The precise dates of some of the events in Irina's life are uncertain; most sources indicate that she was picked by Ivan the Terrible to be the wife of the tsarevich Fedor in 1580 or 1581, although some sources say this occurred as early as 1574. At 23 or 24 (assuming the latter dates), she would have been considered old for a bride in Muscovy, where the common age for marriage was in the mid-teens, and it is not certain why she married so relatively late in life. She became Tsaritsa upon the coronation of her husband in 1584.
Throughout her husband's reign (and, indeed, ever since her marriage), she was expected to produce a male heir. Fedor was physically and mentally frail and, were he to die without male issue, it was questionable whether his half-brother, Dmitri, would be considered legitimate, as he was the result of Ivan the Terrible's seventh marriage and the Orthodox Church recognized only up to four marriages as legitimate. Indeed, even with Dmitri as a possible successor, Irina was under pressure to produce an heir and in 1585, she traveled to the Trinity-St. Sergei Monastery north of Moscow in hopes of a miraculous cure for her alleged infertility, but still she did not bear a child—a daughter, Feodosia Fedorovna—until 1592, but the girl did not live long and died in January 1594. The couple's continued infertility led to court intrigue. Thus, in 1585, Metropolitan Dionysius proposed that Fedor divorce Irina, blaming her for being infertile and arguing that, for the good of the state and the dynasty, the Tsar ought to remarry and produce a male heir. The suggestion was seen as an effort on the part of the Shuiskies and other boyar clans to undercut the Godunovs. In response, Boris Godunov had the metropolitan deposed and confined to the Khutyn Monastery just outside Novgorod the Great.
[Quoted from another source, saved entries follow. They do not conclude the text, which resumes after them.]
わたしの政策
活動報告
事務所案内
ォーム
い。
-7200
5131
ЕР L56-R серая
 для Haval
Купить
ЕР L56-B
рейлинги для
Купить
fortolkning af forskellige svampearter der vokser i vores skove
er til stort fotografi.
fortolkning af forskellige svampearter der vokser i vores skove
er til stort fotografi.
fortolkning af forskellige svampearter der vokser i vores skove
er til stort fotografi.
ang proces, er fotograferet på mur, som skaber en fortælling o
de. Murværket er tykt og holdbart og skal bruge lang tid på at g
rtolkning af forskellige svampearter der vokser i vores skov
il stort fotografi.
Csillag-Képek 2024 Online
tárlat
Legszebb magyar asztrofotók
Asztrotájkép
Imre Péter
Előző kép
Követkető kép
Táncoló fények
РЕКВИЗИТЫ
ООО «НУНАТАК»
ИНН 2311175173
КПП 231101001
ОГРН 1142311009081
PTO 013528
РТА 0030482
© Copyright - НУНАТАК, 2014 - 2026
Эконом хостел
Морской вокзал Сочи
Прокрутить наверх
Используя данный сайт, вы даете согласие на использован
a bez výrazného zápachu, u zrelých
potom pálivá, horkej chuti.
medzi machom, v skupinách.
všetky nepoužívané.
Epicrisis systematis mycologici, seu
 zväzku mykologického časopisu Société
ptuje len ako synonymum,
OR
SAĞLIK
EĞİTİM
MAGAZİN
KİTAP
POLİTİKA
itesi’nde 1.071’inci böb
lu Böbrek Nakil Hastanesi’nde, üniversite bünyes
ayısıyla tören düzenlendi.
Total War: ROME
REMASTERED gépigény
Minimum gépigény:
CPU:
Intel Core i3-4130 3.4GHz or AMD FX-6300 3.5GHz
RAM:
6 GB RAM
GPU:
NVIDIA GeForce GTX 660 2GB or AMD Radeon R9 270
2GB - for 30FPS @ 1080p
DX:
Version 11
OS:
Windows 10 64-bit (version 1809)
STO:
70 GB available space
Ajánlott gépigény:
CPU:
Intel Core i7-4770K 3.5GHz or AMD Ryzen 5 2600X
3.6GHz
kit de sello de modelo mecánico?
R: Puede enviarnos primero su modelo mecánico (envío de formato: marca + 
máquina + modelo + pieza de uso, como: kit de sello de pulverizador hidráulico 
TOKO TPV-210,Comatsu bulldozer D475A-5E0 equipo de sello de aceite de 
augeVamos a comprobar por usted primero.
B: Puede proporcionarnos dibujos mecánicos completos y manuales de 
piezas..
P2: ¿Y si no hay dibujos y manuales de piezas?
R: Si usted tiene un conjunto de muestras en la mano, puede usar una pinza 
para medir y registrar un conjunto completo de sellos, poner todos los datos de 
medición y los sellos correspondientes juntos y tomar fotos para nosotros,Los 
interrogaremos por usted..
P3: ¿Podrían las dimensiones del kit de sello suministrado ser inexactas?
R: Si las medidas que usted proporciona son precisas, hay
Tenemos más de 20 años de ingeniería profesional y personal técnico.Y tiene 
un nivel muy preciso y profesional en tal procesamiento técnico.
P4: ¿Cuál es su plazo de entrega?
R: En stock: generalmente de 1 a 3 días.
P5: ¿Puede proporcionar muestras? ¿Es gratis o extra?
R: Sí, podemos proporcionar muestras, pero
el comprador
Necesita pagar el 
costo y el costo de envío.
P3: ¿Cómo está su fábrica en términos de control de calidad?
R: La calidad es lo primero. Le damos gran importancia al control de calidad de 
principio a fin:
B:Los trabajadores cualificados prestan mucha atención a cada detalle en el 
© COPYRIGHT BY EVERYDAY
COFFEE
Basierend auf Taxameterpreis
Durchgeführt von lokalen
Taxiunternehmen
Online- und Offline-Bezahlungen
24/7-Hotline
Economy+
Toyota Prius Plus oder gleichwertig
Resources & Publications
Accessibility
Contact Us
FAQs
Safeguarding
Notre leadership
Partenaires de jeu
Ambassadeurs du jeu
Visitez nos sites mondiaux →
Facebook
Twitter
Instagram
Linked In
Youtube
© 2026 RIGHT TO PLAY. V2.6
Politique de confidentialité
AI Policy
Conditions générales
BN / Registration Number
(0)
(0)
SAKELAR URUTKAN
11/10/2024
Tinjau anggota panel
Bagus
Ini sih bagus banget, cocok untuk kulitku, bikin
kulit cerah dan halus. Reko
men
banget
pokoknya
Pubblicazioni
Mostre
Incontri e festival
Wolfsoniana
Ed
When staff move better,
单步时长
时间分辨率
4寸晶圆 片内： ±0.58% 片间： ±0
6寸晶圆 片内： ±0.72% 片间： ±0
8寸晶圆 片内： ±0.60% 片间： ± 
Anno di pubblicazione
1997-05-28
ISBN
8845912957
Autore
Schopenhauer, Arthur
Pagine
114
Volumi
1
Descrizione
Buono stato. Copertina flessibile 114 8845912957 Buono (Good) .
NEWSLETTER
With the death of Dmitry under strange circumstances in Uglich, north of Moscow, on 15 May 1591, Irina was placed under increasing pressure to produce an heir as the Rurikid dynasty that had ruled Rus and Muscovy since the ninth century would be extinct if Fedor died without a son, and a bloody succession struggle might ensue. The couple remained barren for more than a decade, although whether this was due to Fedor's poor health or to infertility on Irina's part was uncertain.
Upon her husband's death on 7 January 1598, it is possible that Irina herself could have taken the throne as the reigning tsaritsa (rather than a mere consort), since the Rurikids in the male line were extinct; that being said, no woman had ever before reigned in her own right in Rus' or Russia. Thus she retired (some historians call it an abdication) to the Novodevichy Monastery (Convent) on the south side of Moscow, where she took monastic vows under the name Aleksandra. In fact, it was at the monastery that Boris Godunov was asked by Patriarch Job of Moscow and the Zemsky Sobor to become tsar.
Irina died on 27 October 1603 (others sources give the date 26 September, still others the year 1604) in the Novodevichy Monastery.
Several embroideries created by Irina are in the collection of the State Russian Museum on Red Square (along with similar work by Sophia Paleologus, the wife of Ivan III, and Anastasia, the first wife of Ivan the Terrible.)